Jabbari Fattaneh, Ramsey Joseph, Spirtes Peter, Cooper Gregory
Intelligent Systems Program, University of Pittsburgh, Pittsburgh, PA, USA.
Department of Philosophy, Carnegie Mellon University, Pittsburgh, PA, USA.
Mach Learn Knowl Discov Databases. 2017 Sep;2017:142-157. doi: 10.1007/978-3-319-71246-8_9. Epub 2017 Dec 30.
Discovering causal structure from observational data in the presence of latent variables remains an active research area. Constraint-based causal discovery algorithms are relatively efficient at discovering such causal models from data using independence tests. Typically, however, they derive and output only one such model. In contrast, Bayesian methods can generate and probabilistically score multiple models, outputting the most probable one; however, they are often computationally infeasible to apply when modeling latent variables. We introduce a hybrid method that derives a Bayesian probability that the set of independence tests associated with a given causal model are jointly correct. Using this constraint-based scoring method, we are able to score multiple causal models, which possibly contain latent variables, and output the most probable one. The structure-discovery performance of the proposed method is compared to an existing constraint-based method (RFCI) using data generated from several previously published Bayesian networks. The structural Hamming distances of the output models improved when using the proposed method compared to RFCI, especially for small sample sizes.

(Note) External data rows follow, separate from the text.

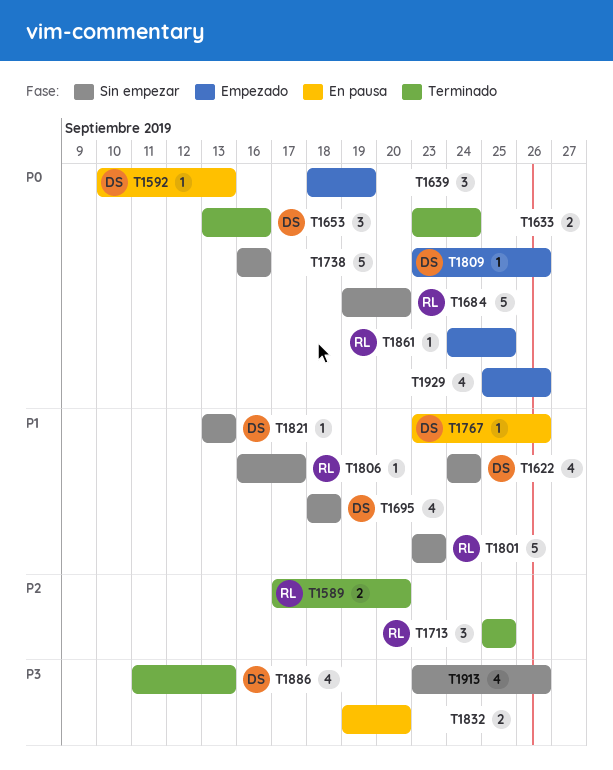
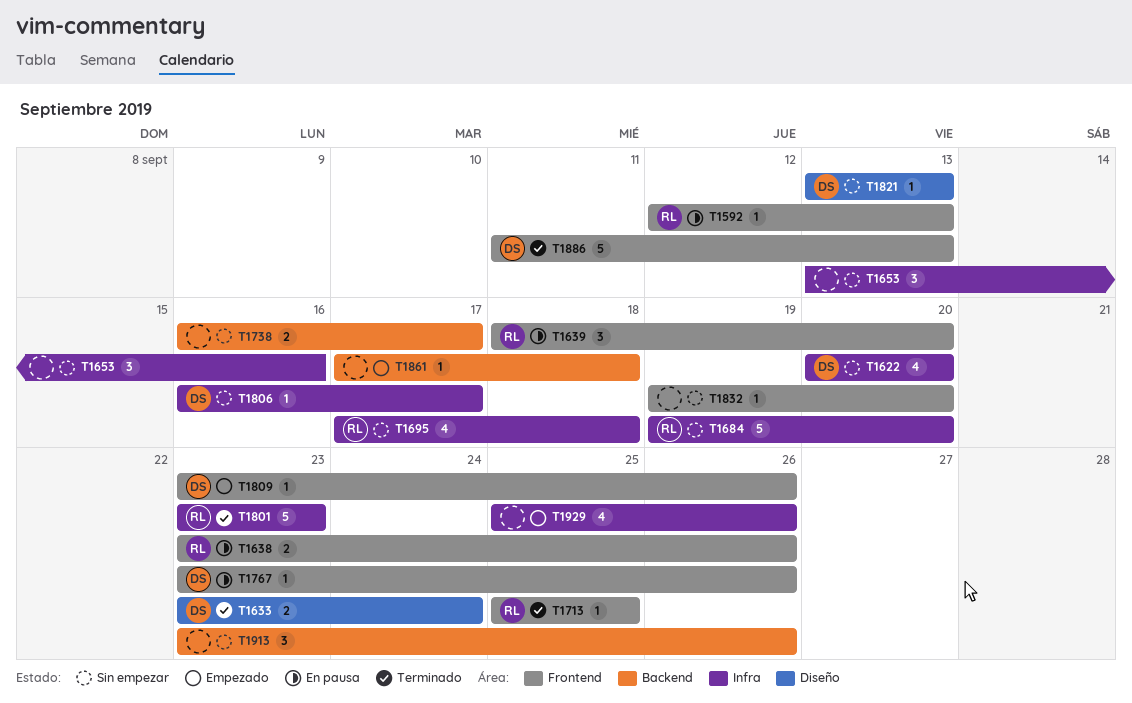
T1589: present -> none
T1592, owner: DS -> RL
T1592, start: Sep 10 -> Sep 12
T1622, start: Sep 24 -> Sep 20
T1622, due: Sep 24 -> Sep 20
T1633, owner: none -> DS
T1638: none -> present
T1639, status: Empezado -> En pausa
T1639, owner: none -> RL
T1639, due: Sep 19 -> Sep 20
T1653, status: Terminado -> Sin empezar
T1653, owner: DS -> none
T1695, owner: DS -> RL
T1695, start: Sep 18 -> Sep 17
T1713, estimate: 3 -> 1
T1738, estimate: 5 -> 2
T1738, due: Sep 16 -> Sep 17
T1801, status: Sin empezar -> Terminado
T1806, owner: RL -> DS
T1832, status: En pausa -> Sin empezar
T1832, estimate: 2 -> 1
T1861, owner: RL -> none
T1861, start: Sep 24 -> Sep 17
T1861, due: Sep 25 -> Sep 18
T1886, estimate: 4 -> 5
T1913, estimate: 4 -> 3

在存在潜在变量的情况下从观测数据中发现因果结构仍然是一个活跃的研究领域。基于约束的因果发现算法在使用独立性检验从数据中发现此类因果模型方面相对高效。然而,通常它们仅推导并输出一个这样的模型。相比之下,贝叶斯方法可以生成多个模型并对其进行概率评分,输出最可能的模型;然而,在对潜在变量进行建模时,它们通常在计算上不可行。我们引入了一种混合方法,该方法得出与给定因果模型相关联的独立性检验集联合正确的贝叶斯概率。使用这种基于约束的评分方法,我们能够对多个可能包含潜在变量的因果模型进行评分,并输出最可能的模型。使用从几个先前发表的贝叶斯网络生成的数据,将所提出方法的结构发现性能与现有的基于约束的方法(RFCI)进行比较。与RFCI相比,使用所提出的方法时输出模型的结构汉明距离有所改善,尤其是对于小样本量。